- Raw data
****************
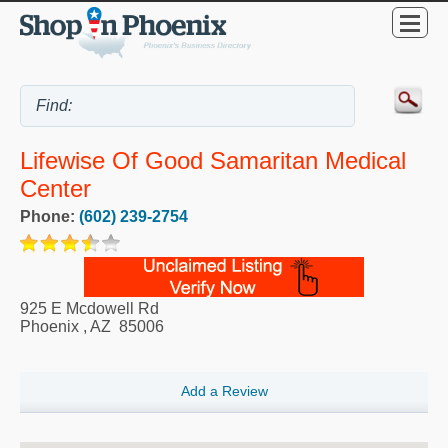
Lifewise Of Good Samaritan Medical
Center
Phone:
(602) 239-2754
925 E Mcdowell Rd
Phoenix
,
AZ
85006
Add a Review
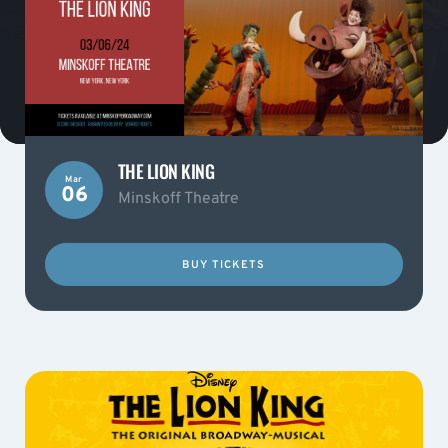
THE LION KING
Mar
06
Minskoff Theatre
BUY TICKETS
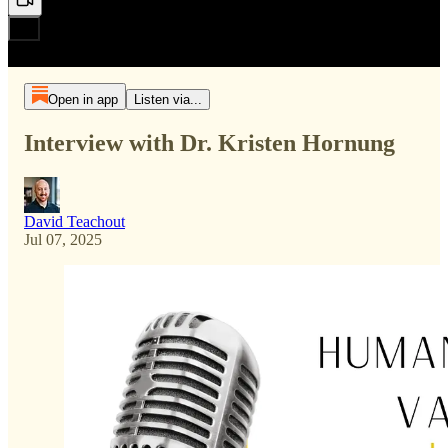
Open in app
Listen via...
Interview with Dr. Kristen Hornung
David Teachout
Jul 07, 2025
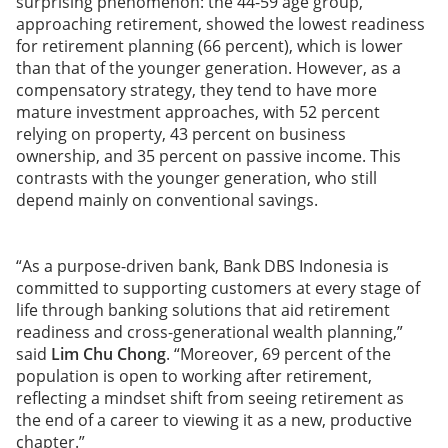
surprising phenomenon: the 44-59 age group,
approaching retirement, showed the lowest readiness
for retirement planning (66 percent), which is lower
than that of the younger generation. However, as a
compensatory strategy, they tend to have more
mature investment approaches, with 52 percent
relying on property, 43 percent on business
ownership, and 35 percent on passive income. This
contrasts with the younger generation, who still
depend mainly on conventional savings.
“As a purpose-driven bank, Bank DBS Indonesia is
committed to supporting customers at every stage of
life through banking solutions that aid retirement
readiness and cross-generational wealth planning,”
said
Lim Chu Chong
. “Moreover, 69 percent of the
population is open to working after retirement,
reflecting a mindset shift from seeing retirement as
the end of a career to viewing it as a new, productive
chapter.”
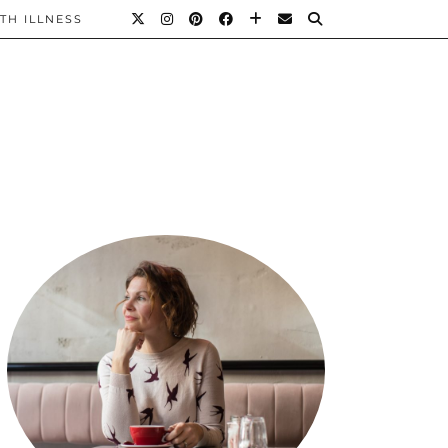
TH ILLNESS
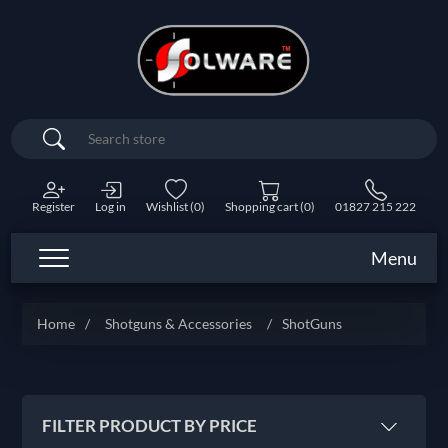
Search
Register
Log in
Wishlist
(0)
Shopping cart
(0)
01827 215 222
Menu
Home
/
Shotguns & Accessories
/
ShotGuns
FILTER PRODUCT BY PRICE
****************
Show every line in the rows above that contains the word "retirement".

approaching retirement, showed the lowest readiness
for retirement planning (66 percent), which is lower
life through banking solutions that aid retirement
population is open to working after retirement,
reflecting a mindset shift from seeing retirement as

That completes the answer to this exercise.